Short-term vs. long-term trend
Of course, it’s impossible to prove cause and effect just because many sleep deprived people are obese (and vice versa). There was much debate among doctors about whether they should be intervening to get people to sleep more. Either way, the evidence that sleep duration is directly affected by metabolic hormone levels is only getting stronger.
While some scientists are hesitant, others look towards long-term trends to support the cause and effect idea. For example, the average sleep duration has decreased over the past 100 years or so. Over the last 40 years obesity has grown and the average BMI has followed suit.

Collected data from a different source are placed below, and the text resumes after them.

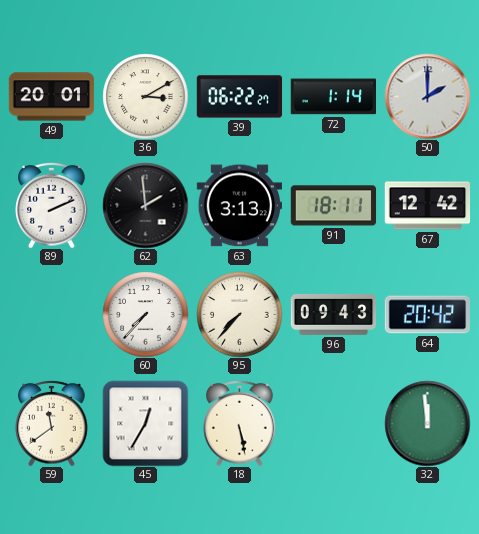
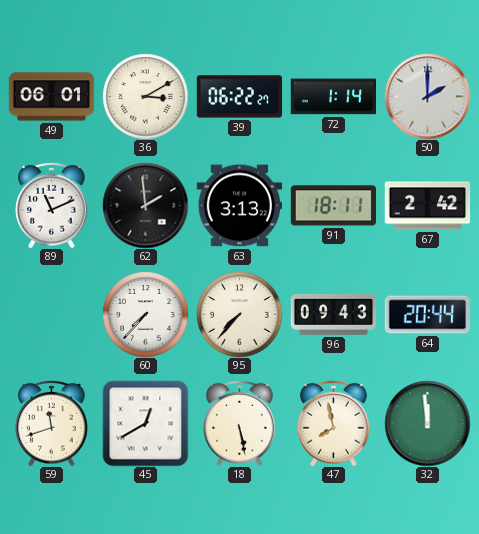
49: 20:01 -> 06:01
89: 2:11 -> 11:11
67: 12:42 -> 2:42
64: 20:42 -> 20:44
59: 11:39 -> 11:42
45: 12:35 -> 12:40
47: none -> 7:58
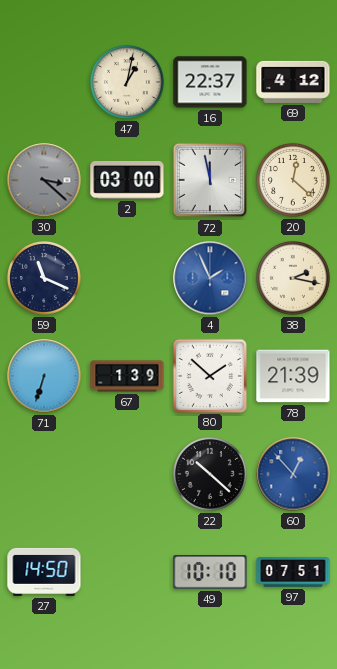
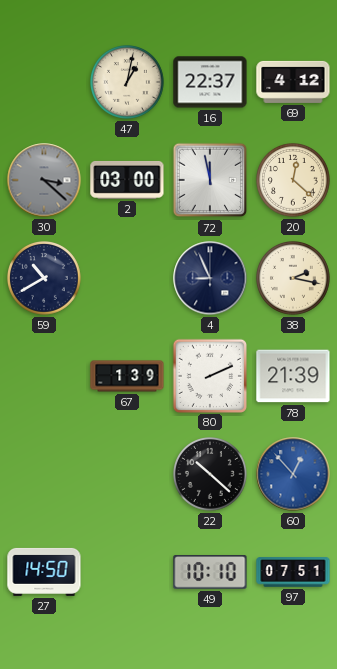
59: 11:19 -> 10:40
4: 1:56 -> 8:56
4 dial: blue -> navy
71: 6:33 -> none
80: 1:52 -> 2:11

Can we make the jump from individuals to a whole society? To provide an insight to the other side, some will say that the decrease in sleep times is insignificant. Moreover, obesity can be a result of many other problems; for one thing, the increase in machinery and automation in the workplace has led to a fall in demand for human muscle. For another, the fact that junk food is so cheap and widely available.
Whether clear evidence or sheer coincidence, many are still calling for people to correct their sleeping patterns to sleep more. Researchers are pushing for more studies to learn more.
Despite this many people are still skeptical, and this includes Jim Horne, a revered sleep scientist. He says that the link between weight gain and lack of sleep is too weak and that accidents related to sleepiness are a more prominent concern for this new trend of sleep deprivation. Although he agrees that getting less than four hours a night would affect glucose intolerance, he also states that the ‘short sleeper’ quality would only be found in a low percentage of the obese people.